Часть 1
7 ноября 2020 г. в 19:59
Бивил и Эми когда-то давно (в начале этого лета — вечность назад в мире детей!) решили, что просто не будут отчаиваться и им удастся увести Хелмет на речку рано или поздно.
Именно поэтому они топтались у калитки. Они двое не решались заглянуть во внутренний двор, как и Хелмет не решалась сделать шаг за калитку.
Было видно, что она крепится изо всех сил, и Бивил с досадой ждал, что она заплачет. Он привык, что девочки такого размера плачут — ведь Хелмет, хоть и была им с Эми по годам рядом, выглядела, как его младшая сестренка. Та была младше на пять лет и одного с Хелмет росточка (то-биш Бивилу по грудь), да одинаковой детской пухлости. Эльфы, все же, странно растут...
От того страннее было это неправильное ощущение — он ждал, что она заплачет, но знал, что она не заплачет ни за что. Скорее будет улыбаться, а все слезы останутся в глазах большими невыплаканными каплями.
Чтобы отвлечь девочку, Бивил совершил маневр и протянул ей пойманную на речке специально для нее жабу.

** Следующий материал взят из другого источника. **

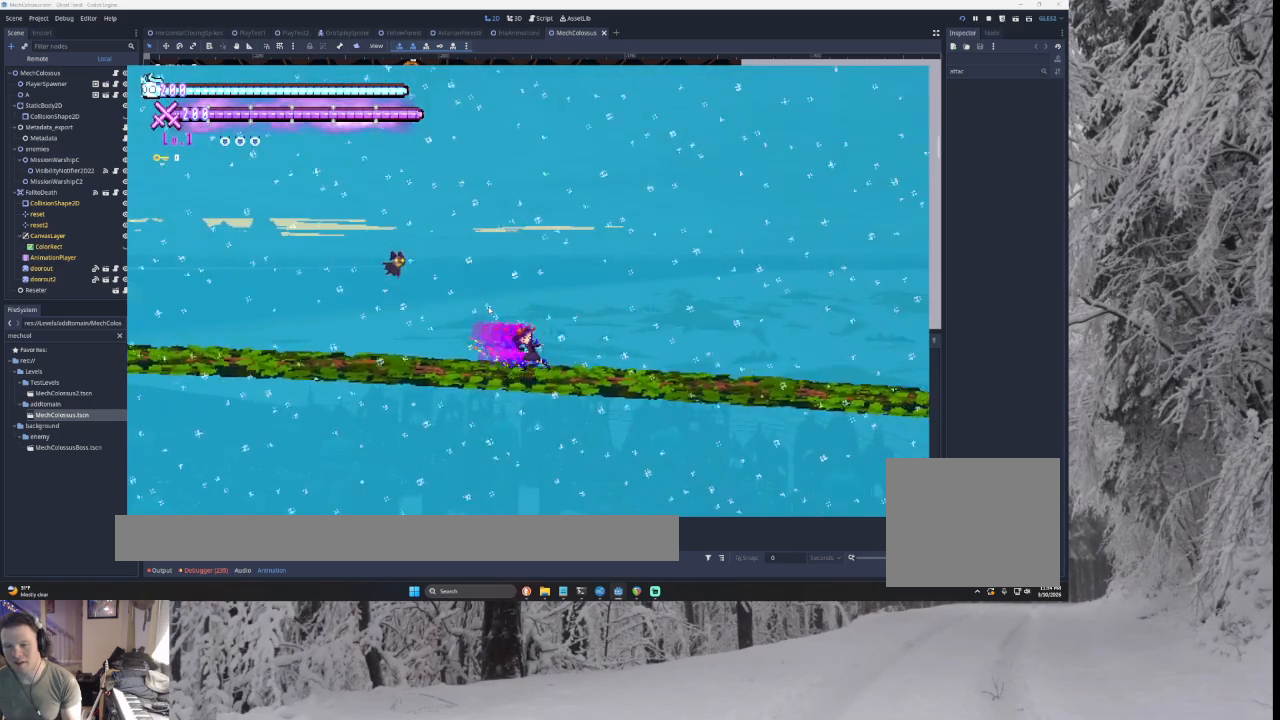
{"buttons": ["CROSS"], "left_stick": "right", "right_stick": "center", "events": [[100, "left_stick", "right"]]}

У него самого и у Эми уже были свои.
Хелмет просияла, бережно держа в руках животное.
- А еще мне Уэбб сказал, что потом покажет, как их можно надувать! Представляете! Камышовой соломинкой прямо через... ПОПУ! Бвее!
Девчонки не оценили невероятной новости, возмущенно закричав и прижав своих новых питомиц к груди.
Ошибка была совершена: непролитые слезы в глазах эльфы стали казаться крупнее, чем сами глаза.
Ситуацию спас негромкий оклик из открытого окна кухни:
- Хелмет.
Мистер Фарлонг никогда не повышал голоса и никогда не звучал угрожающе, но все равно всегда было такое ощущение, словно они напроказничали и будут наказаны.
Хелмет на секунду замирает, грустно глядя под ноги. Жаба все еще нежно прижата к груди, а слова едва слышные:
- Я должна идти...
Бивил пожимает плечами. Ну, хоть есть шанс, что в доме следопыта жабу гнать не станут.
У его жабы против его мамы шансов нет.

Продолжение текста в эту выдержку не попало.